Puget Sound Starts Where You Stand

I saw an ad on TV the other day. The theme was “Puget Sound Starts Here.” It’s a good ad because it reminds people that Puget Sound is sick. It recommended a lot of ways to help, such as fixing car fluid leaks and using less fertilizer on your yard. I like the ads because they remind people that Puget Sound starts right where we are standing.

It’s one reason the recent emergency shellfish bed closure in Hood Canal’s Annas Bay was such a shock. It made us feel like all our work to clean up Puget Sound is being flushed away while our treaty rights are violated.

The state Department of Health closed Annas Bay to shellfishing because sport anglers were using the banks of the Skokomish River as a toilet. This isn’t a new problem, and it’s a shame that an important shellfish bed had to be closed to get folks to pay attention to overcrowded fishing conditions.

While we were encouraged to see the Washington Department of Fish and Wildlife work with anglers and others to clean the waste from the riverbank and reopen the shellfish bed, we wonder how things were allowed to get that bad. The state first clearly identified the problem back in 2003.

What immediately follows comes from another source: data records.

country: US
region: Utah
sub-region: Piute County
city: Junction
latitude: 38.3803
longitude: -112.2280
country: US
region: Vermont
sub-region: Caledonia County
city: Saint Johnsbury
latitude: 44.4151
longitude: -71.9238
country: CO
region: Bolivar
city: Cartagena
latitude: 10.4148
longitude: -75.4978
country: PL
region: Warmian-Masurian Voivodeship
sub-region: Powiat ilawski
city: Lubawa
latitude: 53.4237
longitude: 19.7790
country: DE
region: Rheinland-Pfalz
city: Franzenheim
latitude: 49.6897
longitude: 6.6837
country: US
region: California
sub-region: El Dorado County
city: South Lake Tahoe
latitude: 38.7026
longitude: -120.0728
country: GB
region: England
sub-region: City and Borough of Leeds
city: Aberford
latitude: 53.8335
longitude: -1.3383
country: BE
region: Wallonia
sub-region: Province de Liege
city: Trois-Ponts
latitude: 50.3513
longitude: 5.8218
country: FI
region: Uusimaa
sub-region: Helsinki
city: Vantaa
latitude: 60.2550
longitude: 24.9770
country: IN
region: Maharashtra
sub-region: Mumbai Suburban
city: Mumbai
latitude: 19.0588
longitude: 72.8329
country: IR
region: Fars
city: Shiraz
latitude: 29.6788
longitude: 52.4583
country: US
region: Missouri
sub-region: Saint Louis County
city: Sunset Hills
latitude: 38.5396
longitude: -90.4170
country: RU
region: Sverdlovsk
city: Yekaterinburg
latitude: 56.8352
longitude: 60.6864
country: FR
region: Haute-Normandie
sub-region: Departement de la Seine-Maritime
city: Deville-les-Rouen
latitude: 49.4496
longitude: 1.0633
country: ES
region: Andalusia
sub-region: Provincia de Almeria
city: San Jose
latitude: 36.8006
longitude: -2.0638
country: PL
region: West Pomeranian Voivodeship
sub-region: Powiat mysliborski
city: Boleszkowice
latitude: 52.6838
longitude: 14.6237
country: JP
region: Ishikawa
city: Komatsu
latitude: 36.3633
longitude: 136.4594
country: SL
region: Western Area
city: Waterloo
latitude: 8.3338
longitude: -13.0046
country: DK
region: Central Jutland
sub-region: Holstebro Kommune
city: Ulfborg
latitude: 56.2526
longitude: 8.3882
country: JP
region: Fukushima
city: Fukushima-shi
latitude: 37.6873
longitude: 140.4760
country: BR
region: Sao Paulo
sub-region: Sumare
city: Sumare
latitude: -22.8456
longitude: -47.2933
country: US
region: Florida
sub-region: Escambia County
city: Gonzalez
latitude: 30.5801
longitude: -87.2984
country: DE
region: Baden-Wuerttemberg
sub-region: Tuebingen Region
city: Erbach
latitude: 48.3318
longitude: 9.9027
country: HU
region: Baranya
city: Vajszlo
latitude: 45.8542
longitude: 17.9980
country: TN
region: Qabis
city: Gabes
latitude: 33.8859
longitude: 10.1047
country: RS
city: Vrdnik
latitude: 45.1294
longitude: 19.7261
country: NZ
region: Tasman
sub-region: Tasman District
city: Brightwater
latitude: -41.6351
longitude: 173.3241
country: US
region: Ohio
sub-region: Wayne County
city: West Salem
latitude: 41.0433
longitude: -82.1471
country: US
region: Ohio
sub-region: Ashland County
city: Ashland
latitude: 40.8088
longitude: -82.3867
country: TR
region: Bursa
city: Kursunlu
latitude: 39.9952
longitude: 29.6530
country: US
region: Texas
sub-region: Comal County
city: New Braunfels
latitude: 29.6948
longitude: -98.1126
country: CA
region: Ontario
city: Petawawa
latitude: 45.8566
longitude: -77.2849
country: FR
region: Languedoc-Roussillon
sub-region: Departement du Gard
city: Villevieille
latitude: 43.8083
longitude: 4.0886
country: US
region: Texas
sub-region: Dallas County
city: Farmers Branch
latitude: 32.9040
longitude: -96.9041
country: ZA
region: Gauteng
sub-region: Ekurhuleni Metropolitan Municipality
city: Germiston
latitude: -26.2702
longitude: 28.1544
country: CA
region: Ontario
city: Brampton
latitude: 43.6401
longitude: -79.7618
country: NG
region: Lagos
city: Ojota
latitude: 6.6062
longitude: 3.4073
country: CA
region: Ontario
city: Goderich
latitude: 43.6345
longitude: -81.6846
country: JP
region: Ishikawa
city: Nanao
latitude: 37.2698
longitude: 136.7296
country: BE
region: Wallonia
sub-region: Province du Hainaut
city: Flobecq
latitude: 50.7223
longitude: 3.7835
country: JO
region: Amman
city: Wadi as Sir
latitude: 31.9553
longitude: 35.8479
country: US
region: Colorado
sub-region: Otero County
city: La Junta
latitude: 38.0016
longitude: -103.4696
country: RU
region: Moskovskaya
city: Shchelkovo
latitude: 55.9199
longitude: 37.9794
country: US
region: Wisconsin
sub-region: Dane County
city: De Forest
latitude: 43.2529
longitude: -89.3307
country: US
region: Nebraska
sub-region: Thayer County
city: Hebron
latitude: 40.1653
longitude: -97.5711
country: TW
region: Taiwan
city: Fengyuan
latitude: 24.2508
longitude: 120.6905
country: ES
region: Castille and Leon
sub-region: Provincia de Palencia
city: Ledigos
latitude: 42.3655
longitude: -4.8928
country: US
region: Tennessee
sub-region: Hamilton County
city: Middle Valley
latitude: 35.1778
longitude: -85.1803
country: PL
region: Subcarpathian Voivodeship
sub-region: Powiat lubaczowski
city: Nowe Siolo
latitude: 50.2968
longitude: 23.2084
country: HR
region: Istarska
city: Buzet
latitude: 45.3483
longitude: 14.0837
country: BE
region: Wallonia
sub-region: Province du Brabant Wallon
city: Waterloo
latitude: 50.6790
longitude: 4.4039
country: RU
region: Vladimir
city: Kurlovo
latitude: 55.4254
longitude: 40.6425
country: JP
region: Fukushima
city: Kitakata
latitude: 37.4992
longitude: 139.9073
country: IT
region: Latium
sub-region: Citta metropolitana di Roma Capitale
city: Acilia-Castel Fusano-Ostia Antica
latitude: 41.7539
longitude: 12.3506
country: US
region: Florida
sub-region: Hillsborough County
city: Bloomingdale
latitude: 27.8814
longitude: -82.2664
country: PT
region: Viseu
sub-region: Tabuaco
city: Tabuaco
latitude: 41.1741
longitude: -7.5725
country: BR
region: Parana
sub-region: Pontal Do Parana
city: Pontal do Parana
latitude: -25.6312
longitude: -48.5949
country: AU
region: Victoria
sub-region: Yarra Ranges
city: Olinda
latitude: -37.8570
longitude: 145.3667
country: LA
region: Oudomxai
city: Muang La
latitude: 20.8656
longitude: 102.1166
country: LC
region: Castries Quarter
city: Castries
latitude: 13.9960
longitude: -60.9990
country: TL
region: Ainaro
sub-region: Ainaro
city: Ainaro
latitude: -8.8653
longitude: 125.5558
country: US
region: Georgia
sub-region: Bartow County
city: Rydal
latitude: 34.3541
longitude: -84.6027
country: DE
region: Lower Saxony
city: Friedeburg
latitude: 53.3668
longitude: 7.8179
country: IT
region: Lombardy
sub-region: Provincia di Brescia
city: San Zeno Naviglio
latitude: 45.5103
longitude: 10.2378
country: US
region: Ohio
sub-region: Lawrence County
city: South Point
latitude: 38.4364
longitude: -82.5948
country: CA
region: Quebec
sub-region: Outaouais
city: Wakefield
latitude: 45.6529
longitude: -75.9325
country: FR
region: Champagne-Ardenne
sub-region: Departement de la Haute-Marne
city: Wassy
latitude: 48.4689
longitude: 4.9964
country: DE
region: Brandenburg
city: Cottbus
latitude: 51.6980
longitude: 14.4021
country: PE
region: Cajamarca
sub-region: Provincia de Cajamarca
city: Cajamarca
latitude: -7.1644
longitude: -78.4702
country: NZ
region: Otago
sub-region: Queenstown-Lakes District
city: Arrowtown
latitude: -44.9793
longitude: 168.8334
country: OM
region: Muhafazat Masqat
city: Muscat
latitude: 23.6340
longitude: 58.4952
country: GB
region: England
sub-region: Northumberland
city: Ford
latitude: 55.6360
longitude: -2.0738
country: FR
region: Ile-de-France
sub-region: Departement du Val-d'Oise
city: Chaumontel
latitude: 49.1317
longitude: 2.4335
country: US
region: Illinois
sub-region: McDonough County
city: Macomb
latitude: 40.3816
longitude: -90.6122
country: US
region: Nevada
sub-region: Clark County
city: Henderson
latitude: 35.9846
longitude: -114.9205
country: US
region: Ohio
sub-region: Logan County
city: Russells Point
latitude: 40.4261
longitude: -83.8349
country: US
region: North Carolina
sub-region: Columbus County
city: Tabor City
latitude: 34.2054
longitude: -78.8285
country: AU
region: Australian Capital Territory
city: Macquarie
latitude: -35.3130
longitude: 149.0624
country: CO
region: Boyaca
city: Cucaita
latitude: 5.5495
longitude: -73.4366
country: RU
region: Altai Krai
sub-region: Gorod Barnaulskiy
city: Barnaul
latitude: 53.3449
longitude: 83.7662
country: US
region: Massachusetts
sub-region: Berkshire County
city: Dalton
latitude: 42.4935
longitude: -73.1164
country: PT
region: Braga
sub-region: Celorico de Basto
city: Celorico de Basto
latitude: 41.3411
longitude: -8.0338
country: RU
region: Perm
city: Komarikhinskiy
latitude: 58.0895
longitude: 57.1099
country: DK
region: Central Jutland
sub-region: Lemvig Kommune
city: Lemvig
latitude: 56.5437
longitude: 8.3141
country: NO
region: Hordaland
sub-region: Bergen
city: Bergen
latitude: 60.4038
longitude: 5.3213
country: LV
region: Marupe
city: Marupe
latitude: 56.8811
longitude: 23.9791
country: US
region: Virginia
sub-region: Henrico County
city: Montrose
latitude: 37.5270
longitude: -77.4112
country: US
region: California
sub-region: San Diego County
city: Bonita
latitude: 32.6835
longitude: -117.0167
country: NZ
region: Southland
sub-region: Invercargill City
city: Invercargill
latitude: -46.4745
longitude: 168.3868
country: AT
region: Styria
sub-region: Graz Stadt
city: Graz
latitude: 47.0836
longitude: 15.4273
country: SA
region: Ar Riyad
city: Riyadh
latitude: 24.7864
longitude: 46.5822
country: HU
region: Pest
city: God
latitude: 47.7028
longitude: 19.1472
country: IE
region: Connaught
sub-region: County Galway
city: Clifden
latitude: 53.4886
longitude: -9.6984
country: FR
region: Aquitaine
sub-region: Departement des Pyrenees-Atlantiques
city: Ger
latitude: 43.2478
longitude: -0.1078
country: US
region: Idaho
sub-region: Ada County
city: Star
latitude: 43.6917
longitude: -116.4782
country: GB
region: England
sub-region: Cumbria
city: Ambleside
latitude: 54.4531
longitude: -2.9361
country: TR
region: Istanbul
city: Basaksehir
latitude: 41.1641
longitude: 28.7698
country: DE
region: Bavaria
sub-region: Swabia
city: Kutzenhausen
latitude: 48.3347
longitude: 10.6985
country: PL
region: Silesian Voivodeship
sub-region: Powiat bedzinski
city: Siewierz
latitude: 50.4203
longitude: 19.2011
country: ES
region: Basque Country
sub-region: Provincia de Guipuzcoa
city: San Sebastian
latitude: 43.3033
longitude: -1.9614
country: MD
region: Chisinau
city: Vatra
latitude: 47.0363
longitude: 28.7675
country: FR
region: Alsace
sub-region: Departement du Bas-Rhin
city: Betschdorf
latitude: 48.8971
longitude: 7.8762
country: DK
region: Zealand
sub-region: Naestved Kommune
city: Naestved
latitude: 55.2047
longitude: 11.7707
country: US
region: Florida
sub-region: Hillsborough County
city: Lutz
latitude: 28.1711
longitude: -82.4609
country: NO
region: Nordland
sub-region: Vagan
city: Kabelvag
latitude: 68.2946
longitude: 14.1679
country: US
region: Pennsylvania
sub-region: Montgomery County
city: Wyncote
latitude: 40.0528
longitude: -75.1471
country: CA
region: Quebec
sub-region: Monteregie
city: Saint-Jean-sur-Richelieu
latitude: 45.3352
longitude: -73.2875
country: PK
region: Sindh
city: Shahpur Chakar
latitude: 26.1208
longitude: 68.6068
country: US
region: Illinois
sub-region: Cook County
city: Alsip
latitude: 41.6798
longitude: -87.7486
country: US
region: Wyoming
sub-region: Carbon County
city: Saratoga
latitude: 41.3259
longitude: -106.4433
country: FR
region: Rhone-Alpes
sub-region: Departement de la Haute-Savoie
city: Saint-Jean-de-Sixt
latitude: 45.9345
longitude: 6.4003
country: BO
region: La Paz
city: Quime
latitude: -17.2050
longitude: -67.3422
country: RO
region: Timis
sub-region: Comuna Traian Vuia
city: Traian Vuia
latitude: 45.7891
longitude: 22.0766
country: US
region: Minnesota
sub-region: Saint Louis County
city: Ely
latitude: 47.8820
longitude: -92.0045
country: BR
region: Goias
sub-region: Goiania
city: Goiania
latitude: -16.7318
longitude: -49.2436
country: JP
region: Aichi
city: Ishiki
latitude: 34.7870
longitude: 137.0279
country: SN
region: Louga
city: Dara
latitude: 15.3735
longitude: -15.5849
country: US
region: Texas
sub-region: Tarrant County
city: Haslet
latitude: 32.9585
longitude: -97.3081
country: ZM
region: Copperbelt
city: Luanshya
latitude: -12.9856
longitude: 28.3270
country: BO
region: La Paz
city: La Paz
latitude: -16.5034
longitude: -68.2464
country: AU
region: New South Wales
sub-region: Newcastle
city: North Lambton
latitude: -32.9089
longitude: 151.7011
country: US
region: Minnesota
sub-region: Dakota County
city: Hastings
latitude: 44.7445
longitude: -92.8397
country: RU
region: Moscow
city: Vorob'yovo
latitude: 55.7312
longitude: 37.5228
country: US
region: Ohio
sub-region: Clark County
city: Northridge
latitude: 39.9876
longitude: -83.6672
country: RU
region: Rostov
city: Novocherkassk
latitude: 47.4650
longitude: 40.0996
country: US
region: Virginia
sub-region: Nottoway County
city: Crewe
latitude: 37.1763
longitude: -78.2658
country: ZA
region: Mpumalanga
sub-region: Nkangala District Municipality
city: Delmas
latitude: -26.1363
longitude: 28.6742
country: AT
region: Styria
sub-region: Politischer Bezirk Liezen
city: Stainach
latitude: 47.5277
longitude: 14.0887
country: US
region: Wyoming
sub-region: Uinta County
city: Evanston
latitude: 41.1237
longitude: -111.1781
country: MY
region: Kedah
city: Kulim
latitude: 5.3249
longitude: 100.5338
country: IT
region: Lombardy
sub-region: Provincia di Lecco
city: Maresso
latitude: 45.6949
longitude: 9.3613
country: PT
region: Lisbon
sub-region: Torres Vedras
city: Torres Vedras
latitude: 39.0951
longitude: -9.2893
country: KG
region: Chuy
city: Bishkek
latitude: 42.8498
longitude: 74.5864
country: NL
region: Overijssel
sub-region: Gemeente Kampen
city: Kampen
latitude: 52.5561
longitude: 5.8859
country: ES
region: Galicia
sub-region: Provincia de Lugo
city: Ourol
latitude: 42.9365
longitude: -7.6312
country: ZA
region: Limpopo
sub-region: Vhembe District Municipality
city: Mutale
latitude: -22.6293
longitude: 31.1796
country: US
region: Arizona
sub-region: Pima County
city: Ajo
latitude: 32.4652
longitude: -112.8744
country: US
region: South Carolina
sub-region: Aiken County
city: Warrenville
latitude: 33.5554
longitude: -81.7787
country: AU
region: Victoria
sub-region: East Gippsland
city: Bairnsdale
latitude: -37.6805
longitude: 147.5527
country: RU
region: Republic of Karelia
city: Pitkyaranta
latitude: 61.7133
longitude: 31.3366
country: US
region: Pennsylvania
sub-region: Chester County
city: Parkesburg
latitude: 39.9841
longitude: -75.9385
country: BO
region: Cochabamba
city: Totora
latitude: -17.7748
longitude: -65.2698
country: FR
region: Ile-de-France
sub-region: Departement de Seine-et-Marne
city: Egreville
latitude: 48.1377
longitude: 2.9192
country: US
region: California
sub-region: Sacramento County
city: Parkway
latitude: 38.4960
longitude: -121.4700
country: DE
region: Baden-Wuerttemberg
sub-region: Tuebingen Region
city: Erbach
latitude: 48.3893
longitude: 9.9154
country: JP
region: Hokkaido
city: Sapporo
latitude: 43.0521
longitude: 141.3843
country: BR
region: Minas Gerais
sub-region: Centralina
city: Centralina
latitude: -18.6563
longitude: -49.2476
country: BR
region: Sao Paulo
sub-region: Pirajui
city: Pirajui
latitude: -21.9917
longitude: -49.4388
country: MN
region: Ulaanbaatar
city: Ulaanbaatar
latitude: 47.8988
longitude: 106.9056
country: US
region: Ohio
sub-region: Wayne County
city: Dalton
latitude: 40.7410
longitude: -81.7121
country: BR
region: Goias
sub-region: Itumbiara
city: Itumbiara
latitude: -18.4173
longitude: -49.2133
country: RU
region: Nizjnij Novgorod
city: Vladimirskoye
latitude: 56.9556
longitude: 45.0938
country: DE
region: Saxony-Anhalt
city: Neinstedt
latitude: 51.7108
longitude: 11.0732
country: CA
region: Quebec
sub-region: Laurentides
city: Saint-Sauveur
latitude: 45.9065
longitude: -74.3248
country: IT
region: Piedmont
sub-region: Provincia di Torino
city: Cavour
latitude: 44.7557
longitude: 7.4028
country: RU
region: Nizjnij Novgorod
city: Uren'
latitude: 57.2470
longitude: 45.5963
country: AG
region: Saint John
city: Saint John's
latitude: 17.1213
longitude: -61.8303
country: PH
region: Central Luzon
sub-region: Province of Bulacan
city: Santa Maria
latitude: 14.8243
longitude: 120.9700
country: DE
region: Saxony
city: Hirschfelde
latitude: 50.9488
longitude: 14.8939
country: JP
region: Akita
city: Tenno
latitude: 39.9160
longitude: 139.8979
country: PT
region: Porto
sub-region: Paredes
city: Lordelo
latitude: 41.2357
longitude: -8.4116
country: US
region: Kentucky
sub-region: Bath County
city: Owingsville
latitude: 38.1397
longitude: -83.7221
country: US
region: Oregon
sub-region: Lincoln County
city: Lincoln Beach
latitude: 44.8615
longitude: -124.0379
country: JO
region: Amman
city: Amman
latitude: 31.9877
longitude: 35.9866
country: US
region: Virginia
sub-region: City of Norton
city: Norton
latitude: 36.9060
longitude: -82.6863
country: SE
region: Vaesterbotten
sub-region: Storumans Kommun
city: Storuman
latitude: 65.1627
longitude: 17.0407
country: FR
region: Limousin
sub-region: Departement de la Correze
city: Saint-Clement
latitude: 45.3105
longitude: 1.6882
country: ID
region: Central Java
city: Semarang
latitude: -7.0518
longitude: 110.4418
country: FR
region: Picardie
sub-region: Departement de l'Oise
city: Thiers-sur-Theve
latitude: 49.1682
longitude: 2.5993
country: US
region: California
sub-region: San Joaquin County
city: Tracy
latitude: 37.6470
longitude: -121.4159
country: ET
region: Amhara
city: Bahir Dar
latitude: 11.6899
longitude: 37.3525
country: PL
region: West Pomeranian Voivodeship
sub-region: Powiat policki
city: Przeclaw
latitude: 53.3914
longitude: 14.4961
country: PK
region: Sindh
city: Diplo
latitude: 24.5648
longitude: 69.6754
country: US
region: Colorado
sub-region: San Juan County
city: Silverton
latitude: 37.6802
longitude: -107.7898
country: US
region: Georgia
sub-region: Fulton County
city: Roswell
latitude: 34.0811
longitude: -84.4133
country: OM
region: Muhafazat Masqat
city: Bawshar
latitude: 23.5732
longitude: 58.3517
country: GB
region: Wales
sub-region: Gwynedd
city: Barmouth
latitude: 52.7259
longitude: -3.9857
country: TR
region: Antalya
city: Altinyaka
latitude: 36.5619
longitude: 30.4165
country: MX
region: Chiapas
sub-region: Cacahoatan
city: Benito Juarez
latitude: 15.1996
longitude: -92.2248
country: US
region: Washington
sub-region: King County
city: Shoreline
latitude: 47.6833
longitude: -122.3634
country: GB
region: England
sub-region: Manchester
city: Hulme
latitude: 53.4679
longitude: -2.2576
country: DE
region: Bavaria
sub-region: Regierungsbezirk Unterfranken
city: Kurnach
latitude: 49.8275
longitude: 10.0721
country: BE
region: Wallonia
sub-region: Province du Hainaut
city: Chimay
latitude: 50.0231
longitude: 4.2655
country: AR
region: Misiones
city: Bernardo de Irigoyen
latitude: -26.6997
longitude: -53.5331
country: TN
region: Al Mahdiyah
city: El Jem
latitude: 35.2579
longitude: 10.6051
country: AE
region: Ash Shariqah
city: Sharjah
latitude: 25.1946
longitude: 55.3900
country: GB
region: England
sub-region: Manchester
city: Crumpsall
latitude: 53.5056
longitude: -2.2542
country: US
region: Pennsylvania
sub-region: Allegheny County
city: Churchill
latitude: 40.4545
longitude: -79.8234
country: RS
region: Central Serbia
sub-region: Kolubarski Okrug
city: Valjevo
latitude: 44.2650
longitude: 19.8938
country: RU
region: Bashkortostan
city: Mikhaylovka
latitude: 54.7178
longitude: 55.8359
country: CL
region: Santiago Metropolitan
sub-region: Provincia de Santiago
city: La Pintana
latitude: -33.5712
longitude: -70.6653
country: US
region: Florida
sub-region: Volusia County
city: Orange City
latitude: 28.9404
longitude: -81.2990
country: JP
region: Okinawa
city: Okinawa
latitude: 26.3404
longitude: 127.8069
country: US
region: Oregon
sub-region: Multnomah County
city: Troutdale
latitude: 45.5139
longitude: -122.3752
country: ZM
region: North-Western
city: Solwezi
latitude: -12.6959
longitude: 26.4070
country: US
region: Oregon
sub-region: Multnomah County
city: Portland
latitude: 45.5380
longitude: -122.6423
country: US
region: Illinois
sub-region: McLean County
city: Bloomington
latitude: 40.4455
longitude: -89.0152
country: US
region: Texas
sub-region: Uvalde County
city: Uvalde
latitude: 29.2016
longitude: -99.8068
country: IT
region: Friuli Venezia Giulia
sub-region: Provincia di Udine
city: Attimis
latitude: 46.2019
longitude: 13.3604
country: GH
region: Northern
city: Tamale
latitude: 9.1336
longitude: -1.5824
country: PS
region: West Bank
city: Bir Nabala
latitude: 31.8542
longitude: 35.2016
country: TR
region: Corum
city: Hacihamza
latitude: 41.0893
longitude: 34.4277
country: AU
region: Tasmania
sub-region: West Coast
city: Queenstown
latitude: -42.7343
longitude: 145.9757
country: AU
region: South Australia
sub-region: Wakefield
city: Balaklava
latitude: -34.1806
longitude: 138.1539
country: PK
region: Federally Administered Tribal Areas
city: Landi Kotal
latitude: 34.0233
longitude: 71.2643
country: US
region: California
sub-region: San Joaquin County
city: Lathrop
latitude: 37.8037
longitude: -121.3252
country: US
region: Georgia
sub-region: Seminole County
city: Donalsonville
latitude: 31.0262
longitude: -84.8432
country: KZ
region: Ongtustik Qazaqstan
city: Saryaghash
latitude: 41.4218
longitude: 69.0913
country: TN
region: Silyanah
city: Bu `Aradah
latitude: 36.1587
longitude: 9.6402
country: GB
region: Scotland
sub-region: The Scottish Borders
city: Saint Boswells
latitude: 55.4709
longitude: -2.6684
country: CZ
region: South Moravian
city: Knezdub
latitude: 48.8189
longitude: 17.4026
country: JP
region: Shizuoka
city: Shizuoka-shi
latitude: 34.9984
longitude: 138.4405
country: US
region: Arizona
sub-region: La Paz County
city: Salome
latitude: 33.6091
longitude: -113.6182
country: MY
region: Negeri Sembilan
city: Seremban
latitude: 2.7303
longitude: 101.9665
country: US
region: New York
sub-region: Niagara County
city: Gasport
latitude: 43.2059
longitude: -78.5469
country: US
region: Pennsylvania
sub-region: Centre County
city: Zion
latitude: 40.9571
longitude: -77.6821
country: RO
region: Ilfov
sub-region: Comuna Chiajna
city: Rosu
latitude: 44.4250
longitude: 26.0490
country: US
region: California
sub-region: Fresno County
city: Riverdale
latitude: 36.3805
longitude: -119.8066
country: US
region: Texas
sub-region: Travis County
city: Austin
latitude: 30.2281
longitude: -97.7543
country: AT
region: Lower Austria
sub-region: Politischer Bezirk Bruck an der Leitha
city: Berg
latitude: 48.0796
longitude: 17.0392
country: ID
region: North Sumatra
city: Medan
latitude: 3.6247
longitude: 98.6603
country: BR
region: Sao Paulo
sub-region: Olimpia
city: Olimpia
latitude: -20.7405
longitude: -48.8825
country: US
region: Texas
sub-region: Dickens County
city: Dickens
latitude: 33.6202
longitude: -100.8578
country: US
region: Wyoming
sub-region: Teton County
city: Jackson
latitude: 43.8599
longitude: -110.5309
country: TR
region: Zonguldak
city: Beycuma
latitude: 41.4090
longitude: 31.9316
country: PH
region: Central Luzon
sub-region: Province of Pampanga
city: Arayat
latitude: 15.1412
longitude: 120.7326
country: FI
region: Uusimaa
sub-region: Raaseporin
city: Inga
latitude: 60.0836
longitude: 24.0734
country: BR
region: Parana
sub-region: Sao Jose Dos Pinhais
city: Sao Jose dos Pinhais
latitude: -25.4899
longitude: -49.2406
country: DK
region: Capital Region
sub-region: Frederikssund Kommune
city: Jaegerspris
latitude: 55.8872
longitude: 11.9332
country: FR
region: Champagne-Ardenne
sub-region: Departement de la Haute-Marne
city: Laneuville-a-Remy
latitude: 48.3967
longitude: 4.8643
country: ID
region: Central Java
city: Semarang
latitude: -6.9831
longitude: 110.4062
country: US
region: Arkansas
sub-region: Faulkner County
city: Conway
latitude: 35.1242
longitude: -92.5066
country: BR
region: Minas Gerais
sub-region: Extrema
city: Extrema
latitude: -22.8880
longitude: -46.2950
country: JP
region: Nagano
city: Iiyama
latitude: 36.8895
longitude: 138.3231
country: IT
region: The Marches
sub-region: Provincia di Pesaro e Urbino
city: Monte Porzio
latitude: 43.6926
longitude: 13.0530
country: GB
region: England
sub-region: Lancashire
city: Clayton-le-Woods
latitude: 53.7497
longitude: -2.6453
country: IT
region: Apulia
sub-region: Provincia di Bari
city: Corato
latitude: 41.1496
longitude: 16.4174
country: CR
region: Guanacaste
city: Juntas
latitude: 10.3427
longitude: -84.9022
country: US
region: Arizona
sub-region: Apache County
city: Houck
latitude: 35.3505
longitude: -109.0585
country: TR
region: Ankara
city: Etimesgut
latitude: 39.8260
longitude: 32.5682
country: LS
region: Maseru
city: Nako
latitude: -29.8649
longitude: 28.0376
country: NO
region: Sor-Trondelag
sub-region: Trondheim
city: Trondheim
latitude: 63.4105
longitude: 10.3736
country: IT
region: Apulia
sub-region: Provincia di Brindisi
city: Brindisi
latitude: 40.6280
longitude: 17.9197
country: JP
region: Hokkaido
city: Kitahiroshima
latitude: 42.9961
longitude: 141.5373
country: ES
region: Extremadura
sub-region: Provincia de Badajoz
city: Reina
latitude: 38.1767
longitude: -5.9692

Within three weeks of the Aug. 1 chinook opening on the Skokomish River, as many as 2,000 anglers a day were fishing its lower stretch, targeting the fish returning to the George Adams Hatchery. My friend Dave Herrera, fisheries policy representative for the Skokomish Tribe, explained it this way: “There are so many people, and they are fishing shoulder to shoulder. They believe if they leave their spot for very long they will lose it. They would rather step in the bushes.”

The closure denied the tribe access to more than 175,000 oysters from the closed shellfish beds. The fact that the Skokomish Tribe must close an important shellfish harvest area as a direct result of non-Indian activities that are authorized by WDFW is an outrage and violates the tribe’s treaty rights, Skokomish tribal chair Guy Miller said. He’s right.

To make matters worse, the increased pollution has scrapped plans to reopen another several hundred acres of Annas Bay that have been closed for years because of contamination.

More portable toilets and garbage cans may help reduce the problem along the lower Skokomish River in the short term, but we’re all working too hard to clean up Puget Sound and recover salmon for something like this to happen. We’re better than that. All of us.

For the long term, we need to bring more salmon back to their native rivers so that no one has to stand shoulder to shoulder on short stretches of a few rivers just so they can catch a fish.

Billy Frank Jr. is the chairman of the Northwest Indian Fisheries Commission.